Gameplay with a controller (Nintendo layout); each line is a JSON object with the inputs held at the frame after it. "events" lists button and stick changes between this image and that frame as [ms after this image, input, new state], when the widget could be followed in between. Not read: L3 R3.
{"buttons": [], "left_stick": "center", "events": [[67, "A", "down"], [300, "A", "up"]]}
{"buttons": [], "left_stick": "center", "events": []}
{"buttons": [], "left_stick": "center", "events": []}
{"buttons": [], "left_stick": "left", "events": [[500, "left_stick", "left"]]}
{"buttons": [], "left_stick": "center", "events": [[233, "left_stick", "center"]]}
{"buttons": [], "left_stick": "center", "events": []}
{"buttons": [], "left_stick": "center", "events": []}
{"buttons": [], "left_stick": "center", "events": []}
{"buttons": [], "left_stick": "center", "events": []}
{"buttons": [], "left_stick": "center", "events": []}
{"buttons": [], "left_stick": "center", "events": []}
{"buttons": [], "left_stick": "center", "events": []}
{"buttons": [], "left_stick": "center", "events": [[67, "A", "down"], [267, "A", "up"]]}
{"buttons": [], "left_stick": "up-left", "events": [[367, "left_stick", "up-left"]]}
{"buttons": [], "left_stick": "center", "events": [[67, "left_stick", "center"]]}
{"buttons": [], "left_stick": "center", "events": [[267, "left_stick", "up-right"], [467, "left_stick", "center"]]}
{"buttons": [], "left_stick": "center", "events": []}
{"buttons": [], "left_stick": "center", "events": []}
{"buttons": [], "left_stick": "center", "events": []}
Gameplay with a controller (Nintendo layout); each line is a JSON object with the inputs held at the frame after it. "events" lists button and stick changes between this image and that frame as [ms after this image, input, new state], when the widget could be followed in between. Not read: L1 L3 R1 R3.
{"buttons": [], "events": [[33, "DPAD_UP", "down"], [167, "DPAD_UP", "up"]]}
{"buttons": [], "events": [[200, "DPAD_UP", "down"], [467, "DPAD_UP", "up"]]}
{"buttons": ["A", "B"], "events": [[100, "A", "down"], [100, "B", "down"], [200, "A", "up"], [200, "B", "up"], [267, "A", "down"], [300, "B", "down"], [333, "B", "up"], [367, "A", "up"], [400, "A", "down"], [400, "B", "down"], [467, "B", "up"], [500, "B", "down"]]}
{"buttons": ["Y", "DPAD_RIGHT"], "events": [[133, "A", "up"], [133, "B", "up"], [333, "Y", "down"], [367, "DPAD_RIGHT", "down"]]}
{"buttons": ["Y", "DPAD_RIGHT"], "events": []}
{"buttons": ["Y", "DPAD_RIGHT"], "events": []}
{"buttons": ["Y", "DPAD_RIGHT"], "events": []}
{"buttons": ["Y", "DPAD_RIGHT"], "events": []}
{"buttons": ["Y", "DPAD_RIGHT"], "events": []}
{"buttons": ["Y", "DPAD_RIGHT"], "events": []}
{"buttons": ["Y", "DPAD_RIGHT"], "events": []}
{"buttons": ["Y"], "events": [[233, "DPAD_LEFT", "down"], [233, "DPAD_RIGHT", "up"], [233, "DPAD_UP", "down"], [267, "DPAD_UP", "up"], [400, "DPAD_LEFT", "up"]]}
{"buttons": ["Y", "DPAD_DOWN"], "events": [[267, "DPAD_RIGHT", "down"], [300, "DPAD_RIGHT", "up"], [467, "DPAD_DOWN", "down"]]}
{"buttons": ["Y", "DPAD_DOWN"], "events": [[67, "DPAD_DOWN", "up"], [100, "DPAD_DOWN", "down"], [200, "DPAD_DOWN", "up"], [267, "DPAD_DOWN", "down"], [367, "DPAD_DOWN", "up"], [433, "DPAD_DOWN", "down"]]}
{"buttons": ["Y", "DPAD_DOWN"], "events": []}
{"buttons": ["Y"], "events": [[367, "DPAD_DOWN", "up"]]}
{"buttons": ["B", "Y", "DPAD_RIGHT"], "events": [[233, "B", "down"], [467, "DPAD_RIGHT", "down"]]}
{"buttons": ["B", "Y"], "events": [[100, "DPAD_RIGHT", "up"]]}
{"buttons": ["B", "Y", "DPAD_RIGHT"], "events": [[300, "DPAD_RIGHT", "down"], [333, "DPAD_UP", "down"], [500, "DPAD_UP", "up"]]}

**What is being asked**
Please set down all of the data above again, matching it exactly.

**Solved exercise**
Gameplay with a controller (Nintendo layout); each line is a JSON object with the inputs held at the frame after it. "events" lists button and stick changes between this image and that frame as [ms after this image, input, new state], when the widget could be followed in between. Not read: L3 R3.
{"buttons": [], "left_stick": "center", "events": [[67, "A", "down"], [300, "A", "up"]]}
{"buttons": [], "left_stick": "center", "events": []}
{"buttons": [], "left_stick": "center", "events": []}
{"buttons": [], "left_stick": "left", "events": [[500, "left_stick", "left"]]}
{"buttons": [], "left_stick": "center", "events": [[233, "left_stick", "center"]]}
{"buttons": [], "left_stick": "center", "events": []}
{"buttons": [], "left_stick": "center", "events": []}
{"buttons": [], "left_stick": "center", "events": []}
{"buttons": [], "left_stick": "center", "events": []}
{"buttons": [], "left_stick": "center", "events": []}
{"buttons": [], "left_stick": "center", "events": []}
{"buttons": [], "left_stick": "center", "events": []}
{"buttons": [], "left_stick": "center", "events": [[67, "A", "down"], [267, "A", "up"]]}
{"buttons": [], "left_stick": "up-left", "events": [[367, "left_stick", "up-left"]]}
{"buttons": [], "left_stick": "center", "events": [[67, "left_stick", "center"]]}
{"buttons": [], "left_stick": "center", "events": [[267, "left_stick", "up-right"], [467, "left_stick", "center"]]}
{"buttons": [], "left_stick": "center", "events": []}
{"buttons": [], "left_stick": "center", "events": []}
{"buttons": [], "left_stick": "center", "events": []}
Gameplay with a controller (Nintendo layout); each line is a JSON object with the inputs held at the frame after it. "events" lists button and stick changes between this image and that frame as [ms after this image, input, new state], when the widget could be followed in between. Not read: L1 L3 R1 R3.
{"buttons": [], "events": [[33, "DPAD_UP", "down"], [167, "DPAD_UP", "up"]]}
{"buttons": [], "events": [[200, "DPAD_UP", "down"], [467, "DPAD_UP", "up"]]}
{"buttons": ["A", "B"], "events": [[100, "A", "down"], [100, "B", "down"], [200, "A", "up"], [200, "B", "up"], [267, "A", "down"], [300, "B", "down"], [333, "B", "up"], [367, "A", "up"], [400, "A", "down"], [400, "B", "down"], [467, "B", "up"], [500, "B", "down"]]}
{"buttons": ["Y", "DPAD_RIGHT"], "events": [[133, "A", "up"], [133, "B", "up"], [333, "Y", "down"], [367, "DPAD_RIGHT", "down"]]}
{"buttons": ["Y", "DPAD_RIGHT"], "events": []}
{"buttons": ["Y", "DPAD_RIGHT"], "events": []}
{"buttons": ["Y", "DPAD_RIGHT"], "events": []}
{"buttons": ["Y", "DPAD_RIGHT"], "events": []}
{"buttons": ["Y", "DPAD_RIGHT"], "events": []}
{"buttons": ["Y", "DPAD_RIGHT"], "events": []}
{"buttons": ["Y", "DPAD_RIGHT"], "events": []}
{"buttons": ["Y"], "events": [[233, "DPAD_LEFT", "down"], [233, "DPAD_RIGHT", "up"], [233, "DPAD_UP", "down"], [267, "DPAD_UP", "up"], [400, "DPAD_LEFT", "up"]]}
{"buttons": ["Y", "DPAD_DOWN"], "events": [[267, "DPAD_RIGHT", "down"], [300, "DPAD_RIGHT", "up"], [467, "DPAD_DOWN", "down"]]}
{"buttons": ["Y", "DPAD_DOWN"], "events": [[67, "DPAD_DOWN", "up"], [100, "DPAD_DOWN", "down"], [200, "DPAD_DOWN", "up"], [267, "DPAD_DOWN", "down"], [367, "DPAD_DOWN", "up"], [433, "DPAD_DOWN", "down"]]}
{"buttons": ["Y", "DPAD_DOWN"], "events": []}
{"buttons": ["Y"], "events": [[367, "DPAD_DOWN", "up"]]}
{"buttons": ["B", "Y", "DPAD_RIGHT"], "events": [[233, "B", "down"], [467, "DPAD_RIGHT", "down"]]}
{"buttons": ["B", "Y"], "events": [[100, "DPAD_RIGHT", "up"]]}
{"buttons": ["B", "Y", "DPAD_RIGHT"], "events": [[300, "DPAD_RIGHT", "down"], [333, "DPAD_UP", "down"], [500, "DPAD_UP", "up"]]}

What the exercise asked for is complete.